Saved data entries:
#####
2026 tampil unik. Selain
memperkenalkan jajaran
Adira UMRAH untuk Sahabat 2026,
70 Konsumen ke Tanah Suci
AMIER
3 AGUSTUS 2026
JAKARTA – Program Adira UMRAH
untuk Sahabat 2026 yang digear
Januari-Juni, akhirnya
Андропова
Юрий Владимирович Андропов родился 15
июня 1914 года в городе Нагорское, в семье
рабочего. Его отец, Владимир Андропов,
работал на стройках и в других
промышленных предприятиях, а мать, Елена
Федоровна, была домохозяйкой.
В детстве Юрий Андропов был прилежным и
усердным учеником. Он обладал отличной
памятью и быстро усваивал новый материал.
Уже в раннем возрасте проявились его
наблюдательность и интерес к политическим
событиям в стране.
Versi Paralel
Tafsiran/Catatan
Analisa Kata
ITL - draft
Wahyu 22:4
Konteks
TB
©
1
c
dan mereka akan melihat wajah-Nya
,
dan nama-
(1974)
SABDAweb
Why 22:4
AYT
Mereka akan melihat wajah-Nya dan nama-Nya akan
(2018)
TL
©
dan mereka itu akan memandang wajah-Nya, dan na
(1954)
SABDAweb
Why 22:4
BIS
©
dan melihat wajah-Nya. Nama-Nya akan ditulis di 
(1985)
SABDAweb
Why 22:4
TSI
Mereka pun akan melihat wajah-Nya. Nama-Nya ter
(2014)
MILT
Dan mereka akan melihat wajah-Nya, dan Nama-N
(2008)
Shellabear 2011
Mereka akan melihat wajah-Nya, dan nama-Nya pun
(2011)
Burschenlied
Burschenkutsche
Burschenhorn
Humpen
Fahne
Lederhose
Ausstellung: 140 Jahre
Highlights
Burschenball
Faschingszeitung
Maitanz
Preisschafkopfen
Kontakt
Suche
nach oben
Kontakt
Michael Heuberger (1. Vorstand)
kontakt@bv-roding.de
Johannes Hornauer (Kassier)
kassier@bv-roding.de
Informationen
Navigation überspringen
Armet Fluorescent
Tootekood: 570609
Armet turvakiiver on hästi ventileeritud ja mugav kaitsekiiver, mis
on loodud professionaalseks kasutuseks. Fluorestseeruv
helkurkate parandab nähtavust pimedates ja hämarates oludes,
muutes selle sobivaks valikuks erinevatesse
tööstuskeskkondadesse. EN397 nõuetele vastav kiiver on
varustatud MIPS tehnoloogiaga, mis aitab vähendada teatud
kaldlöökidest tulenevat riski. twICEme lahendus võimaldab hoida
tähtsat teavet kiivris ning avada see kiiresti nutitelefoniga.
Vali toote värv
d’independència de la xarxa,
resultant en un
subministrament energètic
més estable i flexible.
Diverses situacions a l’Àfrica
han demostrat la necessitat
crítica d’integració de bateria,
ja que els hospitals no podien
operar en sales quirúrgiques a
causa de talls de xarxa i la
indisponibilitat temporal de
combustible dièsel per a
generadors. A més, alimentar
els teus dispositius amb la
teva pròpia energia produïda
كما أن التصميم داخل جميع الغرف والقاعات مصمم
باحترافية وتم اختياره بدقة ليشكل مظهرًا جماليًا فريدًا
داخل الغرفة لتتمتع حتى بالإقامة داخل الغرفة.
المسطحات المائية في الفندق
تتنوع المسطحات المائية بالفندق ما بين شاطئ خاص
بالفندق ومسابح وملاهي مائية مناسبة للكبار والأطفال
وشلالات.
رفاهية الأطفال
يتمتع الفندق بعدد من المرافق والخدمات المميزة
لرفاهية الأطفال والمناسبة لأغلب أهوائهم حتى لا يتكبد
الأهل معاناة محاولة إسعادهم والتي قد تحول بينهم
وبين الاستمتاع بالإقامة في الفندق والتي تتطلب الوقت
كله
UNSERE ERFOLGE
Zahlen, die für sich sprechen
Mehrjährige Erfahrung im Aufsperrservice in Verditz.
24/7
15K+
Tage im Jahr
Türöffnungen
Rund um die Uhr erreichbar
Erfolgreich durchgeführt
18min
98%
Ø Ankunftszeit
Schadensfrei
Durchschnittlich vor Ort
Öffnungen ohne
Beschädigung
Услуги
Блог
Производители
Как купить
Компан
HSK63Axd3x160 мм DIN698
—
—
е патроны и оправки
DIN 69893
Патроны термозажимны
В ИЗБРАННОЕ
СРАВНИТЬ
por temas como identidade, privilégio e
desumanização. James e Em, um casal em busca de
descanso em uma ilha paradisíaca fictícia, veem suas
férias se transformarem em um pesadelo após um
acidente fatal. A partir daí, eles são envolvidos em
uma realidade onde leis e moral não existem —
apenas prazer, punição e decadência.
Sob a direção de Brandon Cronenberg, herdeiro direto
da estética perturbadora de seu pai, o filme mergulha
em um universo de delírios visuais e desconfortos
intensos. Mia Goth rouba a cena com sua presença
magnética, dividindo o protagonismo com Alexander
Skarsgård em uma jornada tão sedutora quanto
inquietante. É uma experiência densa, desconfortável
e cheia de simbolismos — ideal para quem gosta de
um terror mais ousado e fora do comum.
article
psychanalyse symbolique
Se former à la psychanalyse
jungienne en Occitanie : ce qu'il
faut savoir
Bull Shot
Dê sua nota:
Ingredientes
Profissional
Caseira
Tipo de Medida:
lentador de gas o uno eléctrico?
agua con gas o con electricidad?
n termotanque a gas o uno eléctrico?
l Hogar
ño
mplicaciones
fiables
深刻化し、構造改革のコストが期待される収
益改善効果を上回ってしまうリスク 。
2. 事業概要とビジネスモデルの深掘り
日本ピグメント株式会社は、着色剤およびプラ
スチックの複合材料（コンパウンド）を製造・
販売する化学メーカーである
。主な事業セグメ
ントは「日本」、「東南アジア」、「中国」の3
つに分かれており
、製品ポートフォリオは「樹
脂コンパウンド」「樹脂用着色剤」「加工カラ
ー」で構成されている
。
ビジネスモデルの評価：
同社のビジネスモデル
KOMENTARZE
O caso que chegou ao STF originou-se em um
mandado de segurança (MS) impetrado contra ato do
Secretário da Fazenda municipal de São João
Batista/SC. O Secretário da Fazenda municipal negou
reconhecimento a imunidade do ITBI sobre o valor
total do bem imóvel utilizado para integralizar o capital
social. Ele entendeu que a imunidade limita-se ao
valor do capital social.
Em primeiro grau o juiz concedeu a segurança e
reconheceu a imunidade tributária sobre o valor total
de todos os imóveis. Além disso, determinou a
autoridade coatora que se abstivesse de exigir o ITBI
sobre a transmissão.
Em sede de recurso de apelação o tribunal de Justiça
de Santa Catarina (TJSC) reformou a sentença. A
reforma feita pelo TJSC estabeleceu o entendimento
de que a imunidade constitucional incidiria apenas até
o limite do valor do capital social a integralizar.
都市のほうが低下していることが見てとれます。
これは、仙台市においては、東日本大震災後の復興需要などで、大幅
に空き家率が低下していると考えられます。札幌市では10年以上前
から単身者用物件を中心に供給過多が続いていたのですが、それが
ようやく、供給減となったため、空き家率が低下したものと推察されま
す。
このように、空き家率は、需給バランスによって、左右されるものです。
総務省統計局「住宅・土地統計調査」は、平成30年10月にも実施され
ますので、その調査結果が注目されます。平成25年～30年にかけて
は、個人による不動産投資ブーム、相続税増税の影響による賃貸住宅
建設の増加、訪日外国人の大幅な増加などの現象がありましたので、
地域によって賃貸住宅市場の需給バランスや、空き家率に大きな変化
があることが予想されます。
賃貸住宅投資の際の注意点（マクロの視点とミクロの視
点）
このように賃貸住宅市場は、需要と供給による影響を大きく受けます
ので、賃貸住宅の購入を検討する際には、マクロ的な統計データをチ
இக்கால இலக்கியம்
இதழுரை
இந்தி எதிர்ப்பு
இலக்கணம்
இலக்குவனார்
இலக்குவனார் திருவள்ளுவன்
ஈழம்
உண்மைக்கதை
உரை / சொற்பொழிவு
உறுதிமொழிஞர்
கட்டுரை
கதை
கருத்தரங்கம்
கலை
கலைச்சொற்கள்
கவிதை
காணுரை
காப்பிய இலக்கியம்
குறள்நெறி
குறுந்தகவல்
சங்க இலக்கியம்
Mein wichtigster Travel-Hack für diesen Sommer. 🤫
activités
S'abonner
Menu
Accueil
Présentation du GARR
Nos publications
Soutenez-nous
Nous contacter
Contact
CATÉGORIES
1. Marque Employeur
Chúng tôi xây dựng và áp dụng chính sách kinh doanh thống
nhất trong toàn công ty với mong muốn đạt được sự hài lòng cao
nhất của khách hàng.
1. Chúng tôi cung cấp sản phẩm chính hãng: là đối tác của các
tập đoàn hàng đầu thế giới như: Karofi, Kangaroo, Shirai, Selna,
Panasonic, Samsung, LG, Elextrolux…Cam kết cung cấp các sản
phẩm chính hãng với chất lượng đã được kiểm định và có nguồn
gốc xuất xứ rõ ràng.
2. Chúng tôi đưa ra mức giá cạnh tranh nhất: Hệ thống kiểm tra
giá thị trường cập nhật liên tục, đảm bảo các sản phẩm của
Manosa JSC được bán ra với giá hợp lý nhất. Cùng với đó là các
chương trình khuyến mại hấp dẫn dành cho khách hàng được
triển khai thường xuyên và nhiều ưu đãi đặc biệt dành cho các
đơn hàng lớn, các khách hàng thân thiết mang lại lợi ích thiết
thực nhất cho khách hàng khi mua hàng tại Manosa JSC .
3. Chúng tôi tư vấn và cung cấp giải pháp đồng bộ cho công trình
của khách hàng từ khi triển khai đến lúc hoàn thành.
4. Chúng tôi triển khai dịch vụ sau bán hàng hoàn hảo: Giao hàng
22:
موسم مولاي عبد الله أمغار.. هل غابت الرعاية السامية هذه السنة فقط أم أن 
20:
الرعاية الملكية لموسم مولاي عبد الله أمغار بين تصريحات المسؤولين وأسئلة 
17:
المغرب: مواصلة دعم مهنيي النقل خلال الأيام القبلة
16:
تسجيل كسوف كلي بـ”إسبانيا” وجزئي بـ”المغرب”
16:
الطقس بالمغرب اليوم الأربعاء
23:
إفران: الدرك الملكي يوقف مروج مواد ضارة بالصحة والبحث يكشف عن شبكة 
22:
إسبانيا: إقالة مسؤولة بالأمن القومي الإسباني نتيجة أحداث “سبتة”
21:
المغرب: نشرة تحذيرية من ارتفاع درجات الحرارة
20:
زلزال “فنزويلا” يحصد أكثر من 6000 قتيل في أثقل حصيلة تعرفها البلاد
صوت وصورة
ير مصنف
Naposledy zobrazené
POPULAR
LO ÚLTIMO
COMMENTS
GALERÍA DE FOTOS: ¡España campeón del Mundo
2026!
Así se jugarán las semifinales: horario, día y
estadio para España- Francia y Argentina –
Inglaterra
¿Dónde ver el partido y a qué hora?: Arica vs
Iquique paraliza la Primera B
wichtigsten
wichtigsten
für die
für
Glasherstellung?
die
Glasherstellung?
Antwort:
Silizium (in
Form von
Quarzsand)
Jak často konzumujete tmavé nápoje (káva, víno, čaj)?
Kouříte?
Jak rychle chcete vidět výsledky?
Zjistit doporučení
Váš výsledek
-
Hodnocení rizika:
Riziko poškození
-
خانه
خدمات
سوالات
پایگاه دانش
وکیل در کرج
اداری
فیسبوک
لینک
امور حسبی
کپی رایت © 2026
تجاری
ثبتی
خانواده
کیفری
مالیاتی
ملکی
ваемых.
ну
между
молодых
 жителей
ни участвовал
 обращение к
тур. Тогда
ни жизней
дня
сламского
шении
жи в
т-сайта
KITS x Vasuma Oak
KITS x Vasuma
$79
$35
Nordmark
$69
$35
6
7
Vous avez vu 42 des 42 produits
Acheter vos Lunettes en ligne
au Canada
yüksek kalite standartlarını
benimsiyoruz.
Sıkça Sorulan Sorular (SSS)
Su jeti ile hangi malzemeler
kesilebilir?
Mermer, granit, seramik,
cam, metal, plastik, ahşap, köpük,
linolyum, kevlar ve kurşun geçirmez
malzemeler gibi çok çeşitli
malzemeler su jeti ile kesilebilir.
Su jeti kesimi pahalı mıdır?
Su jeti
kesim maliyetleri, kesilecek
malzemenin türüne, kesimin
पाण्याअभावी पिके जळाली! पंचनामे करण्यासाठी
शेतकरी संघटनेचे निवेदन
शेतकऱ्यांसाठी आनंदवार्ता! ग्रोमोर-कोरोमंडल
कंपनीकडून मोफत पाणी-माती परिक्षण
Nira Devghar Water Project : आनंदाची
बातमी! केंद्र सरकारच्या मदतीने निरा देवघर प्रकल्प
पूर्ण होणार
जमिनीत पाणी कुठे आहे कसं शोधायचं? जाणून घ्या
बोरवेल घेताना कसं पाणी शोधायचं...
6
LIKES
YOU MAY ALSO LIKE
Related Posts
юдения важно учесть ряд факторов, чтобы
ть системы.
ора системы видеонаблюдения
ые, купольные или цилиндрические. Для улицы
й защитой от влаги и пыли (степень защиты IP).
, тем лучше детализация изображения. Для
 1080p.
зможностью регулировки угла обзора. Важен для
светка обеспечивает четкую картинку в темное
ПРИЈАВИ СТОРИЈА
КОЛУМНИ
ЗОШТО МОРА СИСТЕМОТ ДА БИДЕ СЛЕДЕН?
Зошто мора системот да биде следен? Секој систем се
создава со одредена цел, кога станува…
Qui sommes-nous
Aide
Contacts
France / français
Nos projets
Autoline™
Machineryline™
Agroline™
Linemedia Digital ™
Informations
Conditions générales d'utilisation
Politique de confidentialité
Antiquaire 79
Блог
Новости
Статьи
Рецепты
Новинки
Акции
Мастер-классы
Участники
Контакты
#####
### PROBLEM
Please go through the data above and copy each line containing the word "системы".

### TASK SOLUTION
ть системы.
ора системы видеонаблюдения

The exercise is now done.